PROVIDED TEXT:
==============================

I began my latest trip to Paris with a finger in my mouth and brought it to an end with a leg in the air.
The lick signaled my approval of the special (barbecued ribs and black-eyed peas) at Haynes, the Pigalle soul food restaurant where a generation of poets from Harlem and jazzmen from New Orleans have met to celebrate Thanksgiving dinner.
The kick was a salute of another kind, delivered outside the Bobino Theater, the Montparnasse music hall where Josephine Baker retired her banana skirt and bade the world a triumphant farewell.
In between came a stroll down the lane of James Baldwin's memories, from the Left Bank hostel where he first arrived from New York with $40 to the noisy cafes where he scribbled his way to literary fame.
This was a sojourn to the Paris of African Americans.
Ever since the early 1920s, when Baker sallied before Parisians wearing nothing but a few white feathers, blacks from the States have occupied a coveted place on Paris's cultural stage. It was in the French capital that "Native Son" author Richard Wright, escaping the racism of 1940s America, found public acceptance and social stature. And when soprano saxophonist Sidney Bechet tired of U.S. jazz clubs, he settled here and forged a major role for jazz on the city's vibrant music scene.

==============================

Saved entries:
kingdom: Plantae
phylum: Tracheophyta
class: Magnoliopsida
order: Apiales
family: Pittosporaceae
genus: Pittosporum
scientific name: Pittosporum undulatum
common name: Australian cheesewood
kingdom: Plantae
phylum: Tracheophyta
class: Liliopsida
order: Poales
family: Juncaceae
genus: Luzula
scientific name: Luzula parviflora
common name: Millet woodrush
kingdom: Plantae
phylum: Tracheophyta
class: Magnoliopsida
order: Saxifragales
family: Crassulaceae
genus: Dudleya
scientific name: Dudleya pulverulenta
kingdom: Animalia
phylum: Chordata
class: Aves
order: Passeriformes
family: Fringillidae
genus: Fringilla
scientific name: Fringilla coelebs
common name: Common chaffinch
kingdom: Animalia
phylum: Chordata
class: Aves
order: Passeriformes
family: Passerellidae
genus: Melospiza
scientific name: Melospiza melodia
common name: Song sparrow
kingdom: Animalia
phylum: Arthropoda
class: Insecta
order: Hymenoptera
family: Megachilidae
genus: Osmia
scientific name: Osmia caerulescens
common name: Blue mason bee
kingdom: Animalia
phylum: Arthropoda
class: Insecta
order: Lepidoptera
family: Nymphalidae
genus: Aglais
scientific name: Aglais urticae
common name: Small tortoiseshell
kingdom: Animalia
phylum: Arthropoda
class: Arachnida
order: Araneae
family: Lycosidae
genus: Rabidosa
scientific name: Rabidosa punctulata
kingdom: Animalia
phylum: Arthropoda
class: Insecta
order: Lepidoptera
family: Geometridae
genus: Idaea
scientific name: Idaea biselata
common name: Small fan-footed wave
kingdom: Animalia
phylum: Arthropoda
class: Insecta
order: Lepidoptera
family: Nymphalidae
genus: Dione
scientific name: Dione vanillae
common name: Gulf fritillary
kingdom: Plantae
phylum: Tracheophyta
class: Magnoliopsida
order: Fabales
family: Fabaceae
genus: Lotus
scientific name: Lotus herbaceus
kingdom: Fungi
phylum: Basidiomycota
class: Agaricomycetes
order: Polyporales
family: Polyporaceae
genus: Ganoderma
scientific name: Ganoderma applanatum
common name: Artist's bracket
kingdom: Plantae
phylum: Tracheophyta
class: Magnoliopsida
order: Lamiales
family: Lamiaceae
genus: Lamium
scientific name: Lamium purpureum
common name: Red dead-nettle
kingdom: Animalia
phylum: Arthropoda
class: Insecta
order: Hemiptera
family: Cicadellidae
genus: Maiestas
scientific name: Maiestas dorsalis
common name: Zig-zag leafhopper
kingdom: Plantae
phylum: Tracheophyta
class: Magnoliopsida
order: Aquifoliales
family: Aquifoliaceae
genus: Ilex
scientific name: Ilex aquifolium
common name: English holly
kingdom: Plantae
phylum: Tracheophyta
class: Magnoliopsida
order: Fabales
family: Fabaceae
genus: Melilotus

==============================

EXERCISE TASK 1: Rewrite the paragraph of the travel piece beginning "Ever since the early 1920s" as a short bulleted list that keeps its main facts.
EXERCISE TASK 2: Set down, word for word, the part of the travel piece between "In between came" and "to literary fame.", inclusive.
EXERCISE TASK 3: Put this sentence from the travel piece into French: "This was a sojourn to the Paris of African Americans."

FULL OUTPUT 1:
- Since the early 1920s, when Josephine Baker appeared before Parisians in only a few white feathers, Black Americans have held a prized place in Paris's cultural life.
- Richard Wright, author of "Native Son," escaped 1940s American racism and found public acceptance and social standing in Paris.
- Soprano saxophonist Sidney Bechet, tired of U.S. jazz clubs, settled in Paris and made jazz a major part of the city's lively music scene.

FULL OUTPUT 2:
In between came a stroll down the lane of James Baldwin's memories, from the Left Bank hostel where he first arrived from New York with $40 to the noisy cafes where he scribbled his way to literary fame.

FULL OUTPUT 3: Ce fut un séjour dans le Paris des Afro-Américains.